━━━ The data ━━━

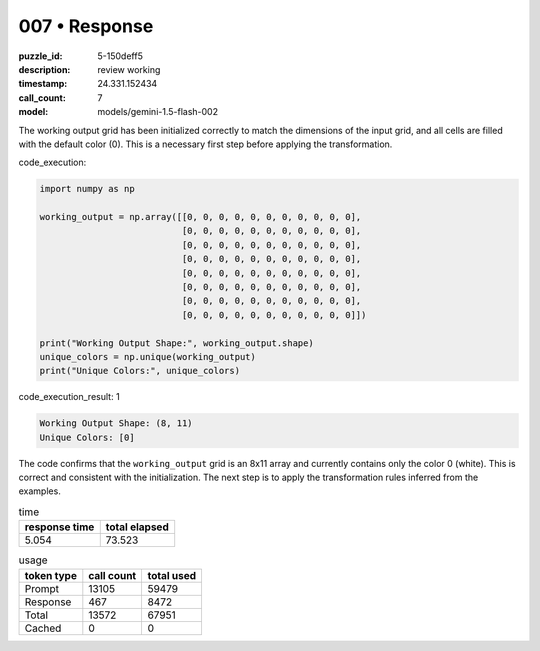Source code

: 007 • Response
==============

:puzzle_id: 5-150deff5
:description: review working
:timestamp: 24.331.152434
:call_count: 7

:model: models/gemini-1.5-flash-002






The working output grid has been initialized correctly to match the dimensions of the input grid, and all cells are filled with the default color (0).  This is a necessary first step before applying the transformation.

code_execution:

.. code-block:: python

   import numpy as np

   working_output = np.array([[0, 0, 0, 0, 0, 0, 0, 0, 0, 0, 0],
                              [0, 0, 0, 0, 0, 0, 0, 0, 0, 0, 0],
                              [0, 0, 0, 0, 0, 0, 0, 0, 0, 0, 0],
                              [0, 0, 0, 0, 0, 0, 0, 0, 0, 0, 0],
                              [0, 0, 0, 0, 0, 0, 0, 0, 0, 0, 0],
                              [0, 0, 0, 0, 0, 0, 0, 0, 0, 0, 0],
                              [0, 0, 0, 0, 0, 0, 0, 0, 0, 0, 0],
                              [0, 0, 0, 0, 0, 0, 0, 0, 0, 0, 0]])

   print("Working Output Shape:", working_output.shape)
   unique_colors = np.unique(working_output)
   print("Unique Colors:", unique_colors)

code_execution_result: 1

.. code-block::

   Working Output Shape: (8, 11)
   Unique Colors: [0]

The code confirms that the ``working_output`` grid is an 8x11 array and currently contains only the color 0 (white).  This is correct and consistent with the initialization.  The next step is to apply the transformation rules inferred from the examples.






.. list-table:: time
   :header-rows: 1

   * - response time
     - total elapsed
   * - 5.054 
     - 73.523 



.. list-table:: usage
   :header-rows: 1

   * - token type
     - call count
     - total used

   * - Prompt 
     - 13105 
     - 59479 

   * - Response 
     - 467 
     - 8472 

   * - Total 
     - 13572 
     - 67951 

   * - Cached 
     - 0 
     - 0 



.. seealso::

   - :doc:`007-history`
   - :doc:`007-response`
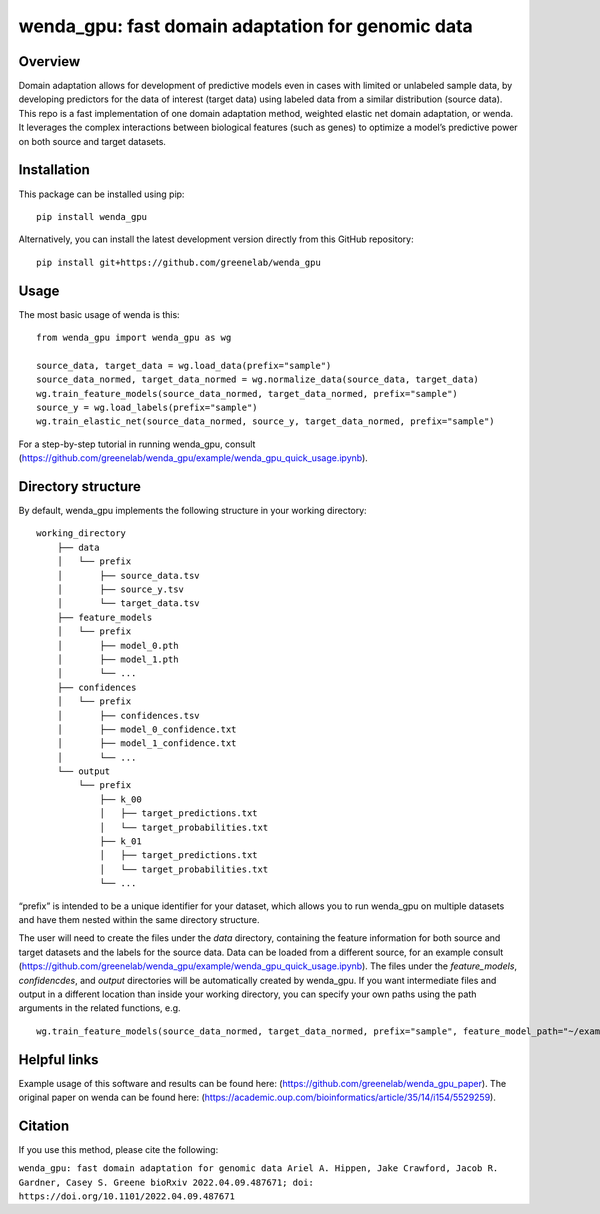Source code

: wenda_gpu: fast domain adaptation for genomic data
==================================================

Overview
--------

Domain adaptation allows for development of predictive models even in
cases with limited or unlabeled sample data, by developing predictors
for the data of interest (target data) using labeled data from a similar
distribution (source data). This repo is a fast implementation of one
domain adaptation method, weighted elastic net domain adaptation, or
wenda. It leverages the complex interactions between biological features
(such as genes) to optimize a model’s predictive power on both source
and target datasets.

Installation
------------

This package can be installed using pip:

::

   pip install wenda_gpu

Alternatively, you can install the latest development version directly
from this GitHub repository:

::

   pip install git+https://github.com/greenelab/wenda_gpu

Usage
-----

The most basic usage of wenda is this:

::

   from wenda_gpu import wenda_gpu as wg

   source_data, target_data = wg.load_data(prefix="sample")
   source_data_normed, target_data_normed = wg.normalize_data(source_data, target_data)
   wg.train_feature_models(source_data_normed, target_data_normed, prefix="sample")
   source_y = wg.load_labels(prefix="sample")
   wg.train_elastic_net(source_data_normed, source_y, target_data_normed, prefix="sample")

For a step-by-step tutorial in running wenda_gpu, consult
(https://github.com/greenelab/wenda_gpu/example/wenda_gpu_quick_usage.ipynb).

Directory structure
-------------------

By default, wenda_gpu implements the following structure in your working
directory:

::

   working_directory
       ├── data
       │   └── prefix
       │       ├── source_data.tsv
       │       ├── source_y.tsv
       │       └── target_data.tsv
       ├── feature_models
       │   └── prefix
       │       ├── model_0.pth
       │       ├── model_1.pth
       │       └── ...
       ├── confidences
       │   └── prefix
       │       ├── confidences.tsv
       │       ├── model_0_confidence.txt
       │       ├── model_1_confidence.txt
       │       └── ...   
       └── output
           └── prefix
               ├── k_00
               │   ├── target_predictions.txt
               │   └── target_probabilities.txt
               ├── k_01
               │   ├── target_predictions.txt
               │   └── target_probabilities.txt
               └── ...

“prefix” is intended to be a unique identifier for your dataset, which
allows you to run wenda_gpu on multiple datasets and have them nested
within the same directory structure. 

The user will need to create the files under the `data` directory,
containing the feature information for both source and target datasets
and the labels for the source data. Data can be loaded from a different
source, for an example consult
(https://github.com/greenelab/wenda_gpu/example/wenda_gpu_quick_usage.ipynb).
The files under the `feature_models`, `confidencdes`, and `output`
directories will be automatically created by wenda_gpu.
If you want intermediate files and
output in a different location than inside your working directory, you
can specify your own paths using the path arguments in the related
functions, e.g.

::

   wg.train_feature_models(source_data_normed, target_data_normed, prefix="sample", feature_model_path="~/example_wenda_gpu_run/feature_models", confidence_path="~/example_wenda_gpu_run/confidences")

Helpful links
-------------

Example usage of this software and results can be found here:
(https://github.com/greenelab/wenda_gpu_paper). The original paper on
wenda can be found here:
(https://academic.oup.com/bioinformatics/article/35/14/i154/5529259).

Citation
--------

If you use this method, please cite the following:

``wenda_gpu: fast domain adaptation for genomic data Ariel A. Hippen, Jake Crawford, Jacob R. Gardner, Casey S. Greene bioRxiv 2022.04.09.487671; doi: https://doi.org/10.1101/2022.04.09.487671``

━━━
━━━ The data ━━━

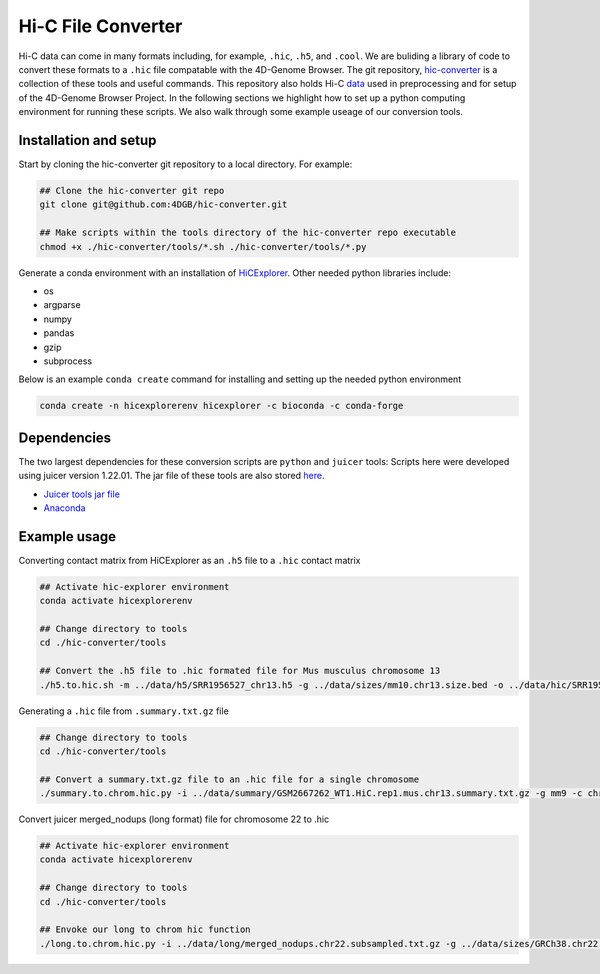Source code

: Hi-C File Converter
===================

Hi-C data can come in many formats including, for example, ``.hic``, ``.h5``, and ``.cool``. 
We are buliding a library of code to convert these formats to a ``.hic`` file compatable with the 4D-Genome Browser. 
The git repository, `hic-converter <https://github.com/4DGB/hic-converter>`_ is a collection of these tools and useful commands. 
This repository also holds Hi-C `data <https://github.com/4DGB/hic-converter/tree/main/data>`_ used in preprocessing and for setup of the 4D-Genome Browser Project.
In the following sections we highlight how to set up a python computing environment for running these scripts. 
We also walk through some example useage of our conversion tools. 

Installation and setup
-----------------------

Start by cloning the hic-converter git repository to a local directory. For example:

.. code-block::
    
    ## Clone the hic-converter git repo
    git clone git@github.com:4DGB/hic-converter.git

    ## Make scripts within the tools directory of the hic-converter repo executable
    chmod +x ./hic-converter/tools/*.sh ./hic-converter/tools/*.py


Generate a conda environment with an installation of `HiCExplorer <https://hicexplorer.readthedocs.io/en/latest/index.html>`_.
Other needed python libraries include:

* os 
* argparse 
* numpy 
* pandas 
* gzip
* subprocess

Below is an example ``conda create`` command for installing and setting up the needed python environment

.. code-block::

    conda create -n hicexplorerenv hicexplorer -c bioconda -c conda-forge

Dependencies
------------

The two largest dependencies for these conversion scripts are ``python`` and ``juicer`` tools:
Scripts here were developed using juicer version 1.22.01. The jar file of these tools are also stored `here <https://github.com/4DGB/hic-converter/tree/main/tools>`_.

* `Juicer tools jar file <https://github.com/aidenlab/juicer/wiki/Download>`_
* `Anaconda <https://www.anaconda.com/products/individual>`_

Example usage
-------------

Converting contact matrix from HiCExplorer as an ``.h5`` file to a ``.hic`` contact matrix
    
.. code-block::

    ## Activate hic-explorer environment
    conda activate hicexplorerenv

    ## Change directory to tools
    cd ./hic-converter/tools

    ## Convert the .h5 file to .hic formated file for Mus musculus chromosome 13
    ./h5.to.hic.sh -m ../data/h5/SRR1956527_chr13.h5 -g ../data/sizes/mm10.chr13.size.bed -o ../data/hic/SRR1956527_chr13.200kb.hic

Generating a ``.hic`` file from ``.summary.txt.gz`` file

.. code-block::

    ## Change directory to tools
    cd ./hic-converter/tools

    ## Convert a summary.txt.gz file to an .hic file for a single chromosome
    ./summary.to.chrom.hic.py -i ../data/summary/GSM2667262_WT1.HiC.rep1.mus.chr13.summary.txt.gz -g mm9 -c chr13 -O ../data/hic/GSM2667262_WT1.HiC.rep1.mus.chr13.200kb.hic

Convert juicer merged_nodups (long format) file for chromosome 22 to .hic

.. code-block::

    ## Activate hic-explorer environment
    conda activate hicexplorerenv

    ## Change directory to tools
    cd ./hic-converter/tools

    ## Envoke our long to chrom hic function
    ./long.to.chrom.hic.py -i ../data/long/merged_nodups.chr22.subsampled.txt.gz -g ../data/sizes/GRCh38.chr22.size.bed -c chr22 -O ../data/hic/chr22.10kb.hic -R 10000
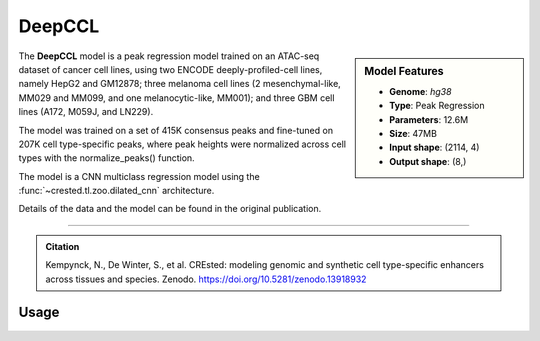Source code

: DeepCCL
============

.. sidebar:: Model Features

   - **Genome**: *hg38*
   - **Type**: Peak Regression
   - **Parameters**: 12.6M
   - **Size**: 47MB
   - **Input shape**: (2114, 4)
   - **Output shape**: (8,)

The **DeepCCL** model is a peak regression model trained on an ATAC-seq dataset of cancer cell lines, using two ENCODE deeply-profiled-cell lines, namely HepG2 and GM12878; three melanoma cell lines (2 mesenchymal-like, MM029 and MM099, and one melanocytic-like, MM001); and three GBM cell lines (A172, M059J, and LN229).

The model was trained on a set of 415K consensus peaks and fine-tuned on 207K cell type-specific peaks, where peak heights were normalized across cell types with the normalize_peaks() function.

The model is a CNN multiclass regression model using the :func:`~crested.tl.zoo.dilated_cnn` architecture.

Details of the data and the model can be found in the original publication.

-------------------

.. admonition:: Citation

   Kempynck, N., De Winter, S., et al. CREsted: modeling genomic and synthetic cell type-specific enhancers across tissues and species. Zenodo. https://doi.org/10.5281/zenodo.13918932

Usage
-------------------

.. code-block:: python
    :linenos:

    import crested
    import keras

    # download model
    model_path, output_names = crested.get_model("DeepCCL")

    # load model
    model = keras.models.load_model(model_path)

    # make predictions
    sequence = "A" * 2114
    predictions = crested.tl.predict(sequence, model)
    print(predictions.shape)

━━━

» Exercise description
Show every line of the entries above where the word "across" occurs.

» Solved problem
The model was trained on a set of 415K consensus peaks and fine-tuned on 207K cell type-specific peaks, where peak heights were normalized across cell types with the normalize_peaks() function.
   Kempynck, N., De Winter, S., et al. CREsted: modeling genomic and synthetic cell type-specific enhancers across tissues and species. Zenodo. https://doi.org/10.5281/zenodo.13918932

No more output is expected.